Thank you for your responses.
In a sense I feel you're only restating my puzzlement in different terms. I can see that, yes, if one removes the average voltage of the signal, then you would get the effect I am observing. But what is the mechanism by which the capacitor removes the average voltage? How does it know what the average is?
Don't think of it in terms of removing anything. Think of the capacitor in terms of it's frequency dependent impedance. At DC (0 Hz), the impedance of the capacitor is infinite...i.e, it looks like an open circuit.
So what happens if you have 5VDC on the left side, and 2VDC on the right side of the capacitor? The same thing that happens if you have an open circuit. When you measure the right side to ground, you'll see 2VDC, when you measure the left side to ground, you'll measure 5VDC, and when you measure across, you'll measure 3VDC....just like an open circuit.
As the frequency increases, the impedance of the capacitor goes down. So put a 100Hz, 1V peak to peak signal in on the left side. Toss that on the scope and you'll see a 1V peak to peak, 100Hz signal with a 5V DC offset. What do you see on the right side? Well, it depends on the value of the capacitor. Possibly, you'll measure a .5V peak to peak signal with a 2VDC offset. At 100MHz, perhaps you'll measure a .999V peak to peak signal at a 2V DC offset (I didn't calculate anything...I'm just making up numbers for illustration).
Thinking about it in terms of magically blocking DC while letting through AC will get you into all sorts of trouble. The right way to think about it is in terms of it's impedance.
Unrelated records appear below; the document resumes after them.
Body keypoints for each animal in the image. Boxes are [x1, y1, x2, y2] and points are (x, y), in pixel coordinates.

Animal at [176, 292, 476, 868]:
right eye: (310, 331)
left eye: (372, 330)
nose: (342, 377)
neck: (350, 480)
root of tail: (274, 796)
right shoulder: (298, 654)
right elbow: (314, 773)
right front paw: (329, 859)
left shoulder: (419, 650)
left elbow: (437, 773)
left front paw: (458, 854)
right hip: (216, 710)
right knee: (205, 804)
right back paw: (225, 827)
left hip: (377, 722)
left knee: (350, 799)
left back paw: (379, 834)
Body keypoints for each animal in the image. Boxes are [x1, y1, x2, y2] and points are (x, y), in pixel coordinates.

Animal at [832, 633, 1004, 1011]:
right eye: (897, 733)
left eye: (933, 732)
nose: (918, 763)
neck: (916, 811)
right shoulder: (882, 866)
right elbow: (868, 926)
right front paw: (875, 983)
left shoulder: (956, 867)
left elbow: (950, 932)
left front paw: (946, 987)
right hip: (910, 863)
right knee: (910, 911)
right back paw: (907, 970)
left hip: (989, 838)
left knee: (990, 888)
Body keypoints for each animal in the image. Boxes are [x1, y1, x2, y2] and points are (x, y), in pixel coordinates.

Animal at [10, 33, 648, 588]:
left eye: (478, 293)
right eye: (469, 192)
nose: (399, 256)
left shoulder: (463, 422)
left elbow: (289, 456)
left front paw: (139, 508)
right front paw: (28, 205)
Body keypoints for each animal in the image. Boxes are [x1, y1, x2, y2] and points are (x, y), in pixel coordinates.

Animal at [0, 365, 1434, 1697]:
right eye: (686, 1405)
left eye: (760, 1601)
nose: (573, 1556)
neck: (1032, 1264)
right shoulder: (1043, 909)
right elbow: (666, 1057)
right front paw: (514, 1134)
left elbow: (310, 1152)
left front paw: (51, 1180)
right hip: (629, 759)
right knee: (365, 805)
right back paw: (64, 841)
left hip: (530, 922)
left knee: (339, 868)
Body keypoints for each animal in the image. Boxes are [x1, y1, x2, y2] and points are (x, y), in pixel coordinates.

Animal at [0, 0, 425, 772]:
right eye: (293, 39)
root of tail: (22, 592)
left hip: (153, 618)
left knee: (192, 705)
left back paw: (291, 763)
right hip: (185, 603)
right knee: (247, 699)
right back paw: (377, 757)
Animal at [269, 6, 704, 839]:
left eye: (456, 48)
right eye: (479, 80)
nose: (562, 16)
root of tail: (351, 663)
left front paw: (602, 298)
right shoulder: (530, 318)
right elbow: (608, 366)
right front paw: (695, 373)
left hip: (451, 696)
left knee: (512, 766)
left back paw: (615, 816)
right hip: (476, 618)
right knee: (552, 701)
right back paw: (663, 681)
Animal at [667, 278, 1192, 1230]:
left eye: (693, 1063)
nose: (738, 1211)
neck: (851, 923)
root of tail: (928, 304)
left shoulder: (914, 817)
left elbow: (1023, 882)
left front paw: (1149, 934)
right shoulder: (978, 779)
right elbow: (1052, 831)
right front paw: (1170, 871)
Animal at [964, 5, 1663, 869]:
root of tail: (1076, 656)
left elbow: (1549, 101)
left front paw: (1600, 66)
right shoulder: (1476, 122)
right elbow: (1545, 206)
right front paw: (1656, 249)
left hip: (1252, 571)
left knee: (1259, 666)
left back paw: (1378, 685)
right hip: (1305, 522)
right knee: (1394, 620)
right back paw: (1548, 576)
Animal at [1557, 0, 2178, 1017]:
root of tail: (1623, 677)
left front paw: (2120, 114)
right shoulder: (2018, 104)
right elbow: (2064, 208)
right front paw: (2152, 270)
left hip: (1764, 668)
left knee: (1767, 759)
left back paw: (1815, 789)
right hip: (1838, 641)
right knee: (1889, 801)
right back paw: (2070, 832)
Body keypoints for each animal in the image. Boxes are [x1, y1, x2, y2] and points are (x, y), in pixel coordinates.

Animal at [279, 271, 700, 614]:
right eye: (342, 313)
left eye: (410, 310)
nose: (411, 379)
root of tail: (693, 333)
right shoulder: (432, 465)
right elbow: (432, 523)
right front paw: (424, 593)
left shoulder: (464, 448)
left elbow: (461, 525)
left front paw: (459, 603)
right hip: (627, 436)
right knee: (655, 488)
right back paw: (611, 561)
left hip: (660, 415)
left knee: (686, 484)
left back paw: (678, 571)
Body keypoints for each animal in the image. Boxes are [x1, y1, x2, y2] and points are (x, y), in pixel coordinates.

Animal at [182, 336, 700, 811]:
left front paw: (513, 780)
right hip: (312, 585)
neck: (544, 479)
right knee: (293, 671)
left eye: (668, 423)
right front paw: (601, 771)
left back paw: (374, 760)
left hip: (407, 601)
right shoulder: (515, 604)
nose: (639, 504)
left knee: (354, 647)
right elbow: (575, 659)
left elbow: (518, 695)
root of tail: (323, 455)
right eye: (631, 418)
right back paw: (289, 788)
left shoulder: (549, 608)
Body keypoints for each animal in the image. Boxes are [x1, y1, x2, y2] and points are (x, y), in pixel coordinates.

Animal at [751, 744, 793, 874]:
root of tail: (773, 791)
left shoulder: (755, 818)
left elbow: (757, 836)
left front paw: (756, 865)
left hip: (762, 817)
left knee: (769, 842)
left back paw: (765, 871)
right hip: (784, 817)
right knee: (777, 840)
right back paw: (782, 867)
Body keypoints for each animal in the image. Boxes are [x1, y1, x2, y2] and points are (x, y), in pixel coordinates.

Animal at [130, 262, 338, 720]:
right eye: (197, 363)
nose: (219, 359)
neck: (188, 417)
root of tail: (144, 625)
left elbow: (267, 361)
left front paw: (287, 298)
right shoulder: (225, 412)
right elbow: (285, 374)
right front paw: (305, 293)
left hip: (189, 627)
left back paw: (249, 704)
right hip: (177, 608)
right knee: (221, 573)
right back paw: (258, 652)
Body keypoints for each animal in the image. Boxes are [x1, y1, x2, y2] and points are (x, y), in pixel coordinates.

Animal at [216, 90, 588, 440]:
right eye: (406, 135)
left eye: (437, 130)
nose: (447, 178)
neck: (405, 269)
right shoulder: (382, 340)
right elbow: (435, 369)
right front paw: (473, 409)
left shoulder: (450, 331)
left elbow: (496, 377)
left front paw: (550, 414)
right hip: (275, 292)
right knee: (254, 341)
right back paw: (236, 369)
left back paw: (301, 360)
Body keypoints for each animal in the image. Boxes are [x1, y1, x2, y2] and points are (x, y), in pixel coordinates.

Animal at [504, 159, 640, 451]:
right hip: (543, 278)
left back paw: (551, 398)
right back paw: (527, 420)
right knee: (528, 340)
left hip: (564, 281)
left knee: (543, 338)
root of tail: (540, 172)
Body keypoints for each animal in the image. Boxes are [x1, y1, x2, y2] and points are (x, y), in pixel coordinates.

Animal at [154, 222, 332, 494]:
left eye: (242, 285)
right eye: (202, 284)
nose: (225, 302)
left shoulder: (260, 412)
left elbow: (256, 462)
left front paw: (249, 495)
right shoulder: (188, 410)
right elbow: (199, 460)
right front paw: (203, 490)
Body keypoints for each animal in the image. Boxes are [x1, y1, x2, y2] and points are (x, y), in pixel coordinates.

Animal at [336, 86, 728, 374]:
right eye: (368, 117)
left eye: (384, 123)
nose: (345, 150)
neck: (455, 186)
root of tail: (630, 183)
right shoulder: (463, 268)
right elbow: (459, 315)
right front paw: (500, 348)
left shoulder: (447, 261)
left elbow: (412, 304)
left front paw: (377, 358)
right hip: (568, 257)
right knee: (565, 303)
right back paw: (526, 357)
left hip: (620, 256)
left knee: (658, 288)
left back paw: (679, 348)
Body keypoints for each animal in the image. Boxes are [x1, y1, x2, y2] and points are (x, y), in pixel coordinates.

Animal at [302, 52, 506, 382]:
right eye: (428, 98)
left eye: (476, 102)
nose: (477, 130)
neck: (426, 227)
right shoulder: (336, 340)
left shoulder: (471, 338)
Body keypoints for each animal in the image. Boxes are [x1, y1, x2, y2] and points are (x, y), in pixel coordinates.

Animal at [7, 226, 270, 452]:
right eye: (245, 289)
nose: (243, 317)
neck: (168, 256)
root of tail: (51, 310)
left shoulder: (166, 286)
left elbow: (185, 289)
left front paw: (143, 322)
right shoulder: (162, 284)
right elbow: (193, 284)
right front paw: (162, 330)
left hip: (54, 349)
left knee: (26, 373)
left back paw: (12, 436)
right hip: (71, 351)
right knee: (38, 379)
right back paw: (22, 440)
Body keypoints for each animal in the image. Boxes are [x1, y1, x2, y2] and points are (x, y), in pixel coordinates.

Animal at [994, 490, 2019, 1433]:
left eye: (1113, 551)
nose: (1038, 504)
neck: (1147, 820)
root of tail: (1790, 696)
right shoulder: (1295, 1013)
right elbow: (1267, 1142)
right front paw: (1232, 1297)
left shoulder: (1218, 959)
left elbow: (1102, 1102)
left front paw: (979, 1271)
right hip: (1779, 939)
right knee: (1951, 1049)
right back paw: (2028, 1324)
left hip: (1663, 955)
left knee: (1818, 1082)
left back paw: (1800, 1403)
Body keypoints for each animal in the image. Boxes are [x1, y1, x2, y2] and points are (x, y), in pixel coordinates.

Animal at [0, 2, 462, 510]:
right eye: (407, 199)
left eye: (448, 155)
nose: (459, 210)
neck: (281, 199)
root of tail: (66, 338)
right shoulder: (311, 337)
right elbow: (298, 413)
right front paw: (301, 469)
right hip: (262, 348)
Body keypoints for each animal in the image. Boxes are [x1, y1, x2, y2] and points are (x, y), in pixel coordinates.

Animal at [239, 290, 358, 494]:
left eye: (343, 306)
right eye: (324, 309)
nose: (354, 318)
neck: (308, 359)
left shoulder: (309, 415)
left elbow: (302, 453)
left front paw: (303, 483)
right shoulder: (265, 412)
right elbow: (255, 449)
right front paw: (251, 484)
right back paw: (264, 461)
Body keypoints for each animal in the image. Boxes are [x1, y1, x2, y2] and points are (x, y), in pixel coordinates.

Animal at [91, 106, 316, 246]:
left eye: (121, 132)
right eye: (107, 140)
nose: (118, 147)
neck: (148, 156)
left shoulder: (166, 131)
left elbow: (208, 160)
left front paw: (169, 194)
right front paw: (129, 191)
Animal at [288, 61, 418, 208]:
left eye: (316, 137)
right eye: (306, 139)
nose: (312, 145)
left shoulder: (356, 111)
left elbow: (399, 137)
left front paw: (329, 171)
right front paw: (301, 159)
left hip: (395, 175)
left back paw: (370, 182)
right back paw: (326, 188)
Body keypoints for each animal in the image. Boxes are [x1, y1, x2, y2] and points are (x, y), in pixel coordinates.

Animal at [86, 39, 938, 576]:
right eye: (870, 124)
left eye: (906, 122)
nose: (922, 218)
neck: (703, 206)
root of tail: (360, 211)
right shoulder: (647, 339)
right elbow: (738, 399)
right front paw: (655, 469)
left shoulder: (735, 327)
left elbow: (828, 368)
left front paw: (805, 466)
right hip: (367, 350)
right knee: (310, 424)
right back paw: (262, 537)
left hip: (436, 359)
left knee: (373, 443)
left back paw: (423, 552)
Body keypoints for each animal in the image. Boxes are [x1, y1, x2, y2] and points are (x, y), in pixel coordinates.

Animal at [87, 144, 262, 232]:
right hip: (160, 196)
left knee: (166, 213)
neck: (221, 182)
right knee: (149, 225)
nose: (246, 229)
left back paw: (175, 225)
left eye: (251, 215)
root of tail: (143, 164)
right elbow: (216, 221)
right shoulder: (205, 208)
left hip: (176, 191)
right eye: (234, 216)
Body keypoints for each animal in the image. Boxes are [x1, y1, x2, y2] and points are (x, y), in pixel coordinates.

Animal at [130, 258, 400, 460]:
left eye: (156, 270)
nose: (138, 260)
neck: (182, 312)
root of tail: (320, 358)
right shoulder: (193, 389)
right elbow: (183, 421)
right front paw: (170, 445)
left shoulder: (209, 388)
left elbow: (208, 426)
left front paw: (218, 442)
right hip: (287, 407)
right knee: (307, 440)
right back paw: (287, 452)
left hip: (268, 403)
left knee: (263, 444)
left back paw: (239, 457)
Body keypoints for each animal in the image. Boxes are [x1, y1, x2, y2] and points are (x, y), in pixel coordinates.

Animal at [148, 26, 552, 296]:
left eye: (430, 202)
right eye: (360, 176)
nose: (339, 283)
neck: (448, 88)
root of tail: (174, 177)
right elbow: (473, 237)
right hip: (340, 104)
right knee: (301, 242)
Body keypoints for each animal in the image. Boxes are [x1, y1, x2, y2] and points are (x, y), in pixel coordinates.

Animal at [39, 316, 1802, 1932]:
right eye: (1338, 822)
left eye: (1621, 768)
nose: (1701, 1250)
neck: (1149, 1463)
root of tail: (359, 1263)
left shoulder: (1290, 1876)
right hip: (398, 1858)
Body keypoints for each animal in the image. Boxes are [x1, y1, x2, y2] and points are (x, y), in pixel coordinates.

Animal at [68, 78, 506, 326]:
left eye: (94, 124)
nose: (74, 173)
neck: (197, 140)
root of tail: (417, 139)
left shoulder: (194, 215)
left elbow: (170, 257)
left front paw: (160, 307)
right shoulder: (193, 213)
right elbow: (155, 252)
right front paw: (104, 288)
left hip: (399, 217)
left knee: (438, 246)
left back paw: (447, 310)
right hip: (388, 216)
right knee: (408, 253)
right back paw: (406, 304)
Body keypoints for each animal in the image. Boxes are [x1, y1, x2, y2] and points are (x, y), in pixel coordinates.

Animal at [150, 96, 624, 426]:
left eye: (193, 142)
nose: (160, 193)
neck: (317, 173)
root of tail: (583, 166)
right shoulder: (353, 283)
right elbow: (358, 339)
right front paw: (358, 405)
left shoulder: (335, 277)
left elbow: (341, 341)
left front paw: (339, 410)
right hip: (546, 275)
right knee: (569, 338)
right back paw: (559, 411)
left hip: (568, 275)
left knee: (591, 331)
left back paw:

So to answer your specific question, the DC isn't being taken away. When you first turn on your system, the DC goes into charging up the capacitor. If you have a scope probe on the input side when the system first turns on, you'll see the DC offset rise until you get to steady state. That's the cap charging up.
Now you have some 9V peak to peak signal. Let's say you want to amplify that with an opamp, but you don't want to use a dual supply. You can't just AC couple it and feed it in because it will clip when it hits the negative 0V rail. You need to bias the opamp so that it's operating at, say, 10V. No problem. Between the cap and the opamp input, simply put some large resistor (1M, 470K...something like that) to some 10V bias voltage. When you turn the system on, after a little time everything will reach steady state, and you'll end up with your 9V peak to peak signal riding on top of a 10V DC offset.
Now let's use it to filter a power supply. Put a cap from positive to ground. When you turn the system on, you'll see the voltage rise on the + side until it hits steady state. Remember, it's a DC voltage you want, but when you first turn it on, it looks like an AC signal...something approximating the first half of a square wave.
But after a bit, the cap charges up and you reach stead state. Then there is some noise on the line, some AC signal riding on top of that. You select your cap to be large enough so that the impedance at whatever noise frequencies you're expecting is very low. Ideally, you want DC to look like an open circuit to ground, and any noise to look like a dead short to ground. In real life, neither of these is ever achievable, but you just have to get good enough that the noise is attenuated sufficiently.